═══ INFORMATION PROVIDED

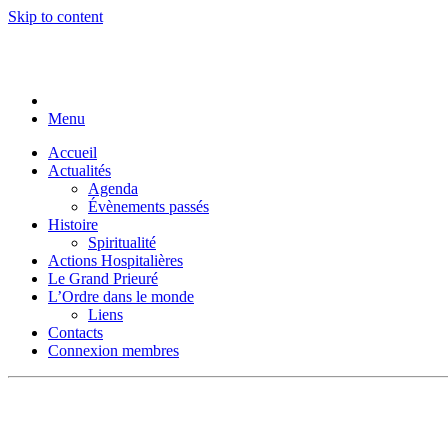
Skip to content
Menu
Accueil
Actualités
Agenda
Évènements passés
Histoire
Spiritualité
Actions Hospitalières
Le Grand Prieuré
L’Ordre dans le monde
Liens
Contacts
Connexion membres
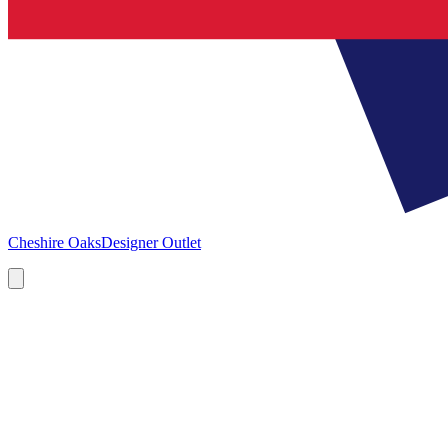
Cheshire Oaks
Designer Outlet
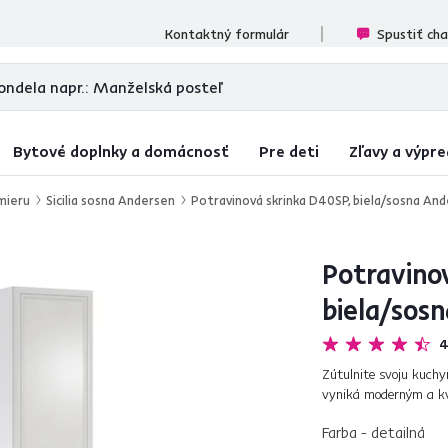
cenzií
Kontaktný formulár
Spustiť ch
Bytové doplnky a domácnosť
Pre deti
Zľavy a výpre
mieru
Sicilia sosna Andersen
Potravinová skrinka D40SP, biela/sosna Ander
Potravino
biela/sosn
4
Zútulnite svoju kuchy
vyniká moderným a kv
čelných plôch a orname
Farba - detailná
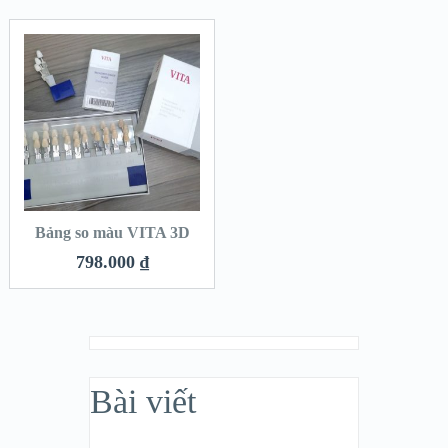
Bảng so màu VITA 3D
798.000
₫
Bài viết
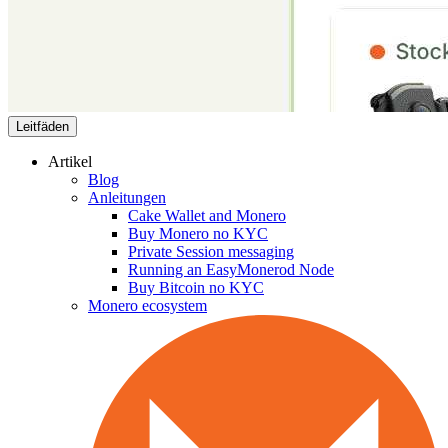
Leitfäden
Artikel
Blog
Anleitungen
Cake Wallet and Monero
Buy Monero no KYC
Private Session messaging
Running an EasyMonerod Node
Buy Bitcoin no KYC
Monero ecosystem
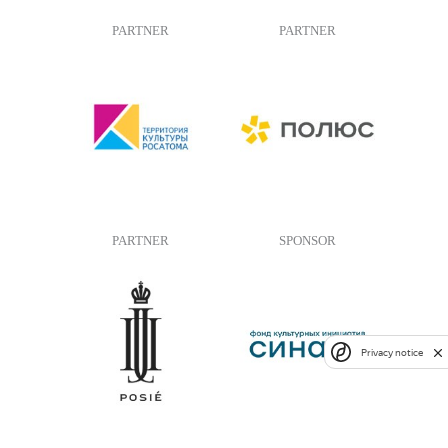
PARTNER
PARTNER
PARTNER
SPONSOR
Privacy notice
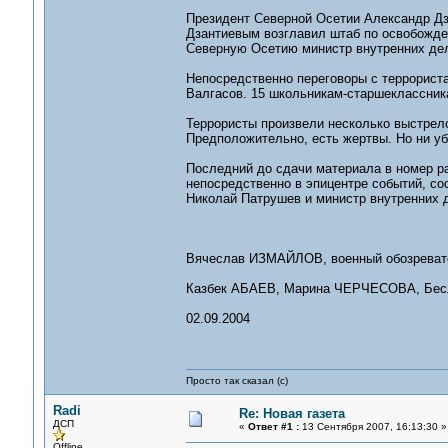
Президент Северной Осетии Александр Дз
Дзантиевым возглавил штаб по освобожде
Северную Осетию министр внутренних де
Непосредственно переговоры с террорист
Валгасов. 15 школьникам-старшеклассник
Террористы произвели несколько выстрело
Предположительно, есть жертвы. Но ни уб
Последний до сдачи материала в номер 
непосредственно в эпицентре событий, со
Николай Патрушев и министр внутренних д
Вячеслав ИЗМАЙЛОВ, военный обозреват
Казбек АБАЕВ, Марина ЧЕРЧЕСОВА, Бесл
02.09.2004
Просто так сказал (с)
Radi
Re: Новая газета
ДСП
«
Ответ #1 :
13 Сентября 2007, 16:13:30 »
Offline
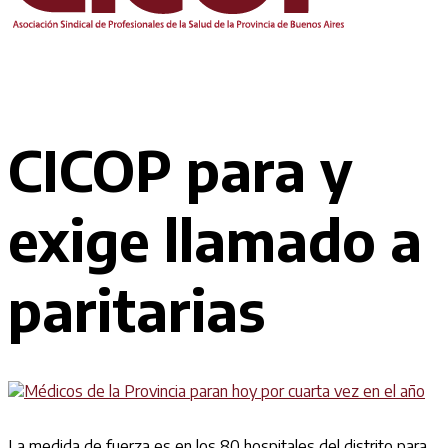
CICOP para y
exige llamado a
paritarias
La medida de fuerza es en los 80 hospitales del distrito para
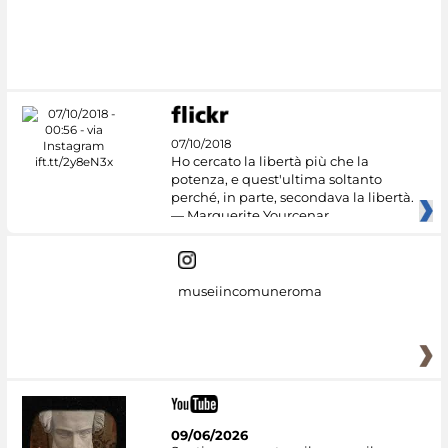
#DiscoverMiC
07/10/2018
Ho cercato la libertà più che la
potenza, e quest'ultima soltanto
perché, in parte, secondava la libertà.
— Marguerite Yourcenar
museiincomuneroma
09/06/2026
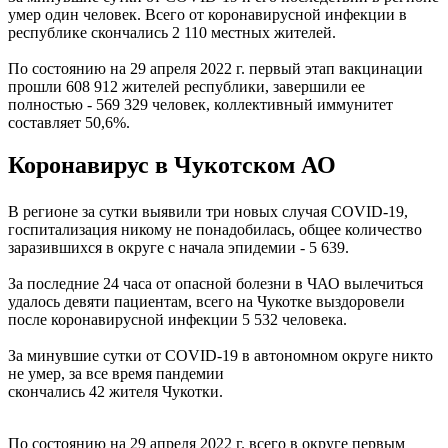
умер один человек. Всего от коронавирусной инфекции в
республике скончались 2 110 местных жителей.
По состоянию на 29 апреля 2022 г. первый этап вакцинации
прошли 608 912 жителей республики, завершили ее
полностью - 569 329 человек, коллективный иммунитет
составляет 50,6%.
Коронавирус в Чукотском АО
В регионе за сутки выявили три новых случая COVID-19,
госпитализация никому не понадобилась, общее количество
заразившихся в округе с начала эпидемии - 5 639.
За последние 24 часа от опасной болезни в ЧАО вылечиться
удалось девяти пациентам, всего на Чукотке выздоровели
после коронавирусной инфекции 5 532 человека.
За минувшие сутки от COVID-19 в автономном округе никто
не умер, за все время пандемии
скончались 42 жителя Чукотки.
По состоянию на 29 апреля 2022 г. всего в округе первым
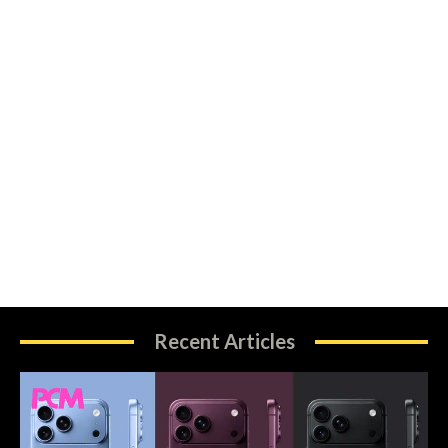
Recent Articles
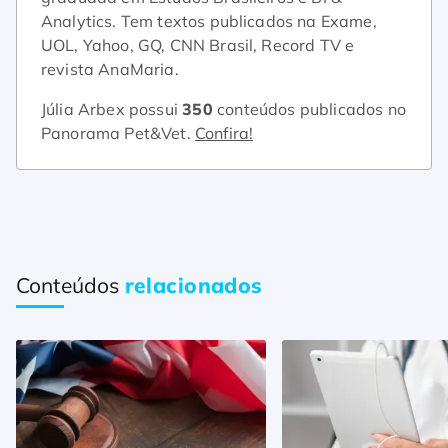
Analytics. Tem textos publicados na Exame,
UOL, Yahoo, GQ, CNN Brasil, Record TV e
revista AnaMaria.
Júlia Arbex possui
350
conteúdos publicados no
Panorama Pet&Vet.
Confira!
Conteúdos
relacionados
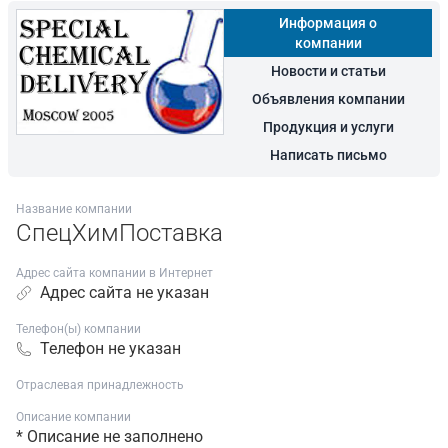
Информация о
компании
Новости и статьи
Объявления компании
Продукция и услуги
Написать письмо
Название компании
СпецХимПоставка
Адрес сайта компании в Интернет
Адрес сайта не указан
Телефон(ы) компании
Телефон не указан
Отраслевая принадлежность
Описание компании
* Описание не заполнено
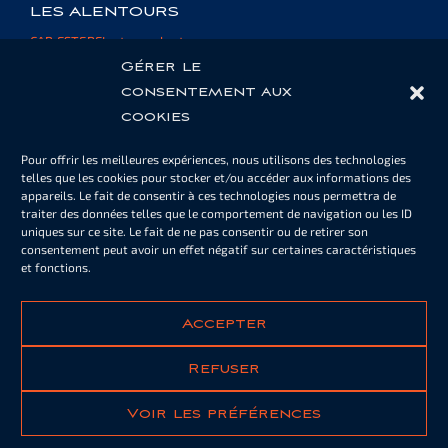
LES ALENTOURS
CAP ESTEREL et ses alentours
Informations et ressources
Gérer le
consentement aux
cookies
ESPACE PROPRIÉTAIRE
Pour offrir les meilleures expériences, nous utilisons des technologies
Cartes de piscine ou de parking
telles que les cookies pour stocker et/ou accéder aux informations des
Informations
appareils. Le fait de consentir à ces technologies nous permettra de
Documents
traiter des données telles que le comportement de navigation ou les ID
uniques sur ce site. Le fait de ne pas consentir ou de retirer son
consentement peut avoir un effet négatif sur certaines caractéristiques
et fonctions.
NOTRE NEWSLETTER
S'ABONNER
Accepter
Refuser
Voir les préférences
Documents légaux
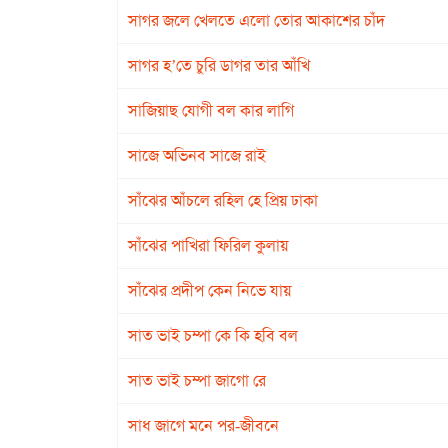
সাগর জলে খেলতে এলো তোর আকাশের চাঁদ
সাগর হ’তে চুরি ডাগর তার আঁখি
সাজিয়াছ যোগী বল কার লাগি
সাজে অভিনব সাজে রাই
সাঁঝের আঁচলে রহিল হে প্রিয় ঢাকা
সাঁঝের পাখিরা ফিরিল কুলায়
সাঁঝের প্রদীপ কেন নিভে যায়
সাত ভাই চম্পা কে কি হবি বল
সাত ভাই চম্পা জাগো রে
সাধ জাগে মনে পর-জীবনে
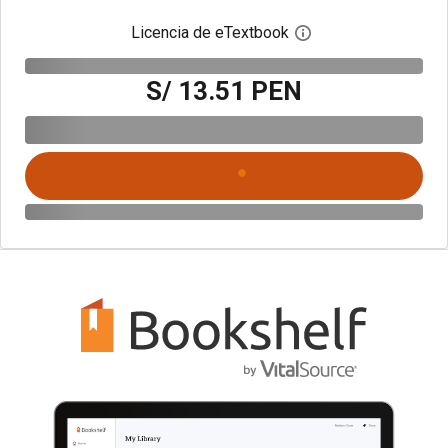
Licencia de eTextbook
Abre el cuadro de di
S/ 13.51 PEN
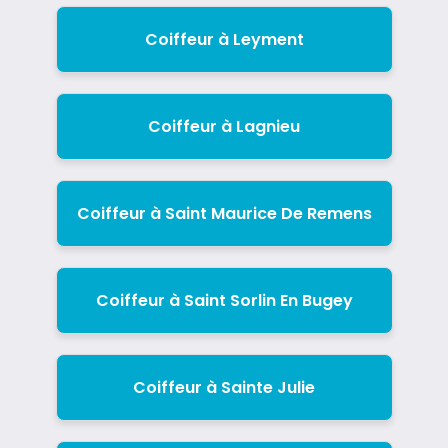
Coiffeur à Leyment
Coiffeur à Lagnieu
Coiffeur à Saint Maurice De Remens
Coiffeur à Saint Sorlin En Bugey
Coiffeur à Sainte Julie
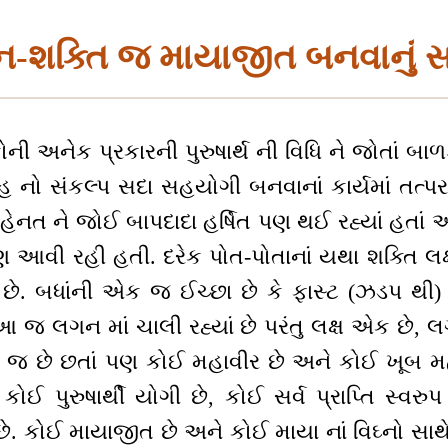
-શક્તિ જ માયાજીત બનવાનું 
ી અનેક પ્રકારની પુરુષાર્થ ની વિધિ ને જોતાં બાળ
નો સંકલ્પ સદા સહયોગી બનવાનાં કાર્યમાં તત્પર ર
નત ને જોઈ બાપદાદા હર્ષિત પણ થઈ રહ્યાં હતાં અને
આવી રહી હતી. દરેક પોત-પોતાનાં યથા શક્તિ લક્ષ 
ં છે. બધાંની એક જ ઈચ્છા છે કે ફાસ્ટ (ઝડપ થી) 
જ લગન માં ચાલી રહ્યાં છે પરંતુ લક્ષ એક છે
જ છે છતાં પણ કોઈ મહાવીર છે અને કોઈ ખૂબ મ
 પુરુષાર્થી યોગી છે, કોઈ સર્વ પ્રાપ્તિ સ્વરુપ છ
છે. કોઈ માયાજીત છે અને કોઈ માયા નાં વિઘ્નો સાથે 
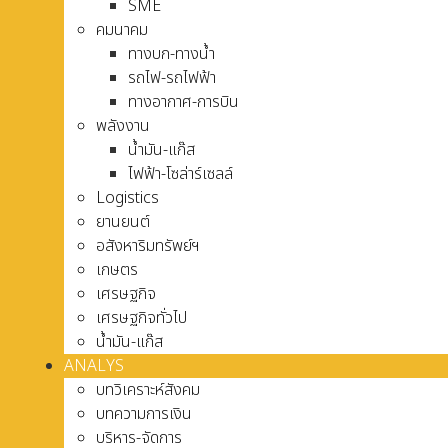
SME
คมนาคม
ทางบก-ทางน้ำ
รถไฟ-รถไฟฟ้า
ทางอากาศ-การบิน
พลังงาน
น้ำมัน-แก๊ส
ไฟฟ้า-โซล่าร์เซลล์
Logistics
ยานยนต์
อสังหาริมทรัพย์ฯ
เกษตร
เศรษฐกิจ
เศรษฐกิจทั่วไป
น้ำมัน-แก๊ส
ANALYS
บทวิเคราะห์สังคม
บทความการเงิน
บริหาร-จัดการ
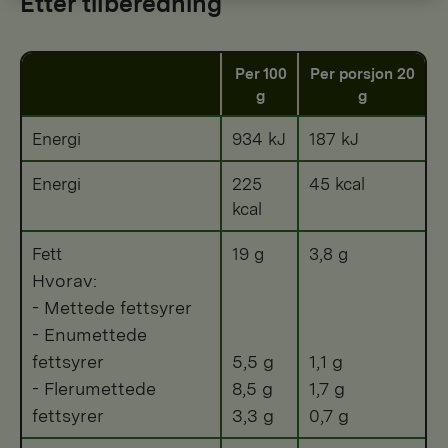
Etter tilberedning
Per 100
Per porsjon 20
g
g
Energi
934 kJ
187 kJ
Energi
225
45 kcal
kcal
Fett
19 g
3,8 g
Hvorav:
- Mettede fettsyrer
- Enumettede
fettsyrer
5,5 g
1,1 g
- Flerumettede
8,5 g
1,7 g
fettsyrer
3,3 g
0,7 g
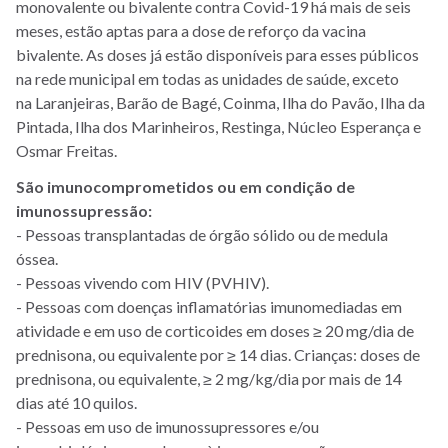
monovalente ou bivalente contra Covid-19 há mais de seis
meses, estão aptas para a dose de reforço da vacina
bivalente. As doses já estão disponíveis para esses públicos
na rede municipal em todas as unidades de saúde, exceto
na Laranjeiras, Barão de Bagé, Coinma, Ilha do Pavão, Ilha da
Pintada, Ilha dos Marinheiros, Restinga, Núcleo Esperança e
Osmar Freitas.
São imunocomprometidos ou em condição de
imunossupressão:
- Pessoas transplantadas de órgão sólido ou de medula
óssea.
- Pessoas vivendo com HIV (PVHIV).
- Pessoas com doenças inflamatórias imunomediadas em
atividade e em uso de corticoides em doses ≥ 20 mg/dia de
prednisona, ou equivalente por ≥ 14 dias. Crianças: doses de
prednisona, ou equivalente, ≥ 2 mg/kg/dia por mais de 14
dias até 10 quilos.
- Pessoas em uso de imunossupressores e/ou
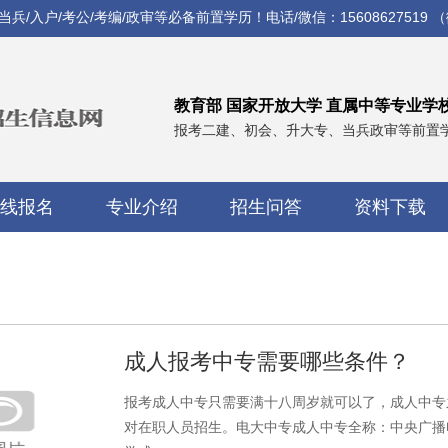
入户/考公/考编/政审等必备前置学历！电话/微信：15608627519 
教育部 国家开放大学 直属中等专业学
报考二建、初会、升大专、当兵政审等前置
线报名
专业介绍
招生问答
资料下载
成人报考中专需要哪些条件？
报考成人中专只需要满十八周岁就可以了，成人中专
对在职人员招生。电大中专成人中专全称：中央广播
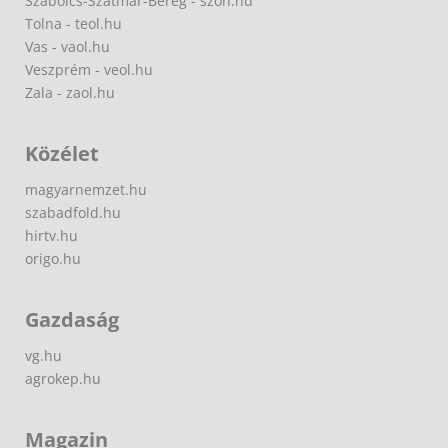
Szabolcs-Szatmár-Bereg - szon.hu
Tolna - teol.hu
Vas - vaol.hu
Veszprém - veol.hu
Zala - zaol.hu
Közélet
magyarnemzet.hu
szabadfold.hu
hirtv.hu
origo.hu
Gazdaság
vg.hu
agrokep.hu
Magazin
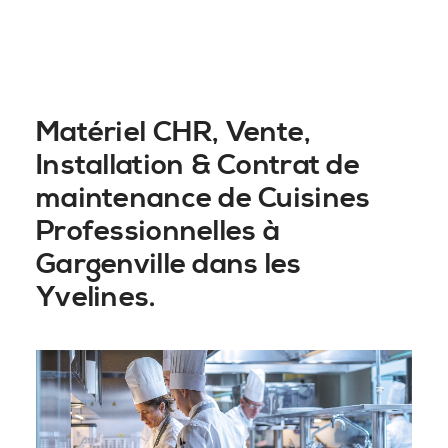
Matériel CHR, Vente,
Installation & Contrat de
maintenance de Cuisines
Professionnelles à
Gargenville dans les
Yvelines.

══════

WORK TO COMPLETE – Using the entries above, return each line in which the word "estão" occurs.

ANSWER SECTION –
meses, estão aptas para a dose de reforço da vacina
bivalente. As doses já estão disponíveis para esses públicos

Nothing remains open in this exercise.